Data under study:

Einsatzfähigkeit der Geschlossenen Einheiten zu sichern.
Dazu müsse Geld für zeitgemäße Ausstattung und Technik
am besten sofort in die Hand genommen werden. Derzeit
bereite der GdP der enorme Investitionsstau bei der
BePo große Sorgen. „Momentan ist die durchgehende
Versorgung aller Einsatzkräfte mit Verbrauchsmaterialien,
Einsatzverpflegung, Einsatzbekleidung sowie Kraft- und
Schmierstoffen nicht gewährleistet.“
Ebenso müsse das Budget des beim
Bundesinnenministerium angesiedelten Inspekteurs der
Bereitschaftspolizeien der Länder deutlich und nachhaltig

Work request: Each record above must be transcribed exactly, and none may be skipped.

Response below:
Einsatzfähigkeit der Geschlossenen Einheiten zu sichern.
Dazu müsse Geld für zeitgemäße Ausstattung und Technik
am besten sofort in die Hand genommen werden. Derzeit
bereite der GdP der enorme Investitionsstau bei der
BePo große Sorgen. „Momentan ist die durchgehende
Versorgung aller Einsatzkräfte mit Verbrauchsmaterialien,
Einsatzverpflegung, Einsatzbekleidung sowie Kraft- und
Schmierstoffen nicht gewährleistet.“
Ebenso müsse das Budget des beim
Bundesinnenministerium angesiedelten Inspekteurs der
Bereitschaftspolizeien der Länder deutlich und nachhaltig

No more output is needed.